When using multiple throttles in middleware, put the cheapest (lowest limit, most likely to fire) first. A throttle that rejects a request early prevents the more expensive throttles from running at all:

from traffik.middleware import ThrottleMiddleware

# Burst throttle (cheap, low limit) runs first
# Sustained throttle (more expensive, higher limit) only runs if burst passes
app.add_middleware(
    ThrottleMiddleware,
    throttles=[burst_throttle, sustained_throttle],
    # cheap_first=True is the default — throttles are automatically sorted
)

Traffik's middleware already applies cheap_first ordering by default, so this is mostly about being deliberate when configuring multiple throttles.


10. Avoid Sub-Second Rate Windows in Production

Sub-second windows (e.g., "100/500ms", "10/100ms") trigger locking in FixedWindow and SlidingWindowCounter — even when they would otherwise be lock-free. This is necessary for accuracy at millisecond precision, but it adds distributed lock overhead on every request.

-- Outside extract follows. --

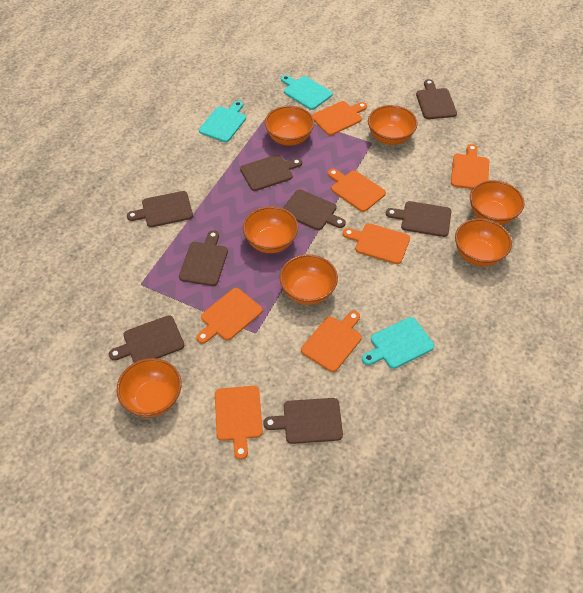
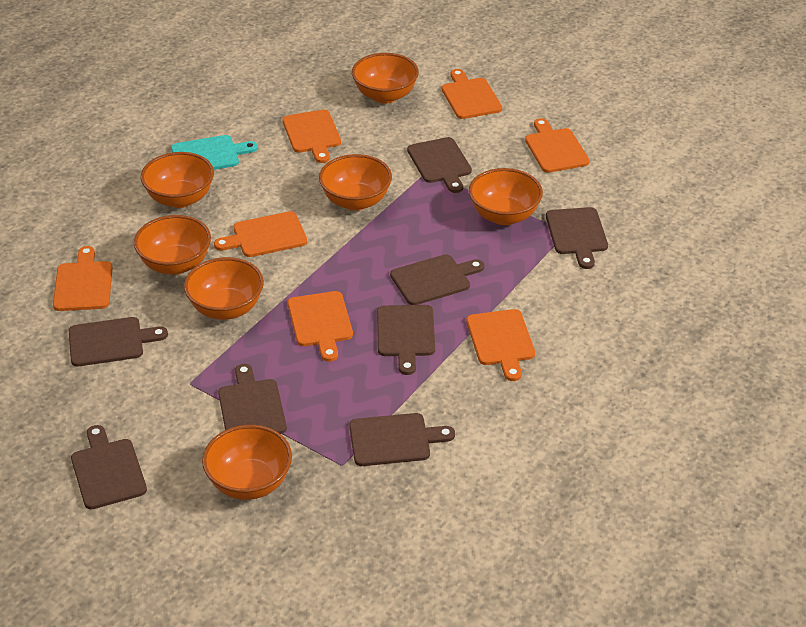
turquoise cutting board: [199,101,246,142] [281,75,333,110] [362,317,434,369] = 3 -> [171,135,258,170] = 1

# Lock-free: uses atomic increment_with_ttl only
throttle = HTTPThrottle("api", rate="6000/min")    # 60s window >= 1s

# Requires locking: sub-second window
throttle = HTTPThrottle("api", rate="100/500ms")   # 500ms < 1s

In most cases, you can express the same intent with a >= 1s window and get better performance:

# These are semantically equivalent for burst protection:
throttle = HTTPThrottle("api", rate="20/sec")       # 1s window, no lock overhead
# vs.
throttle = HTTPThrottle("api", rate="10/500ms")     # 500ms window, adds lock overhead

Use sub-second windows when you genuinely need millisecond-level burst control. Otherwise, stick to seconds.


Putting It All Together

Here's a production-optimized configuration for a high-traffic API:

from traffik import HTTPThrottle, EXEMPTED
from traffik.backends.redis import RedisBackend
from traffik.strategies import FixedWindow

# Redis backend (distributed, production-grade)
backend = RedisBackend(
    "redis://localhost:6379",
    namespace="myapp",
    on_error="allow",  # Fail open on backend errors (tune per your risk tolerance)
)

# Efficient identifier: fast header read, exempt internal services
async def api_identifier(request):
    if request.headers.get("X-Internal") == "true":
        return EXEMPTED
    return request.headers.get("X-API-Key") or request.client.host

# Fast strategy: FixedWindow with >= 1s window = lock-free path
throttle = HTTPThrottle(
    "api:v1",
    rate="1000/min",          # 60s window, no lock overhead
    strategy=FixedWindow(),
    identifier=api_identifier,
    cache_ids=True,            # Cache identifier per connection
    backend=backend,
)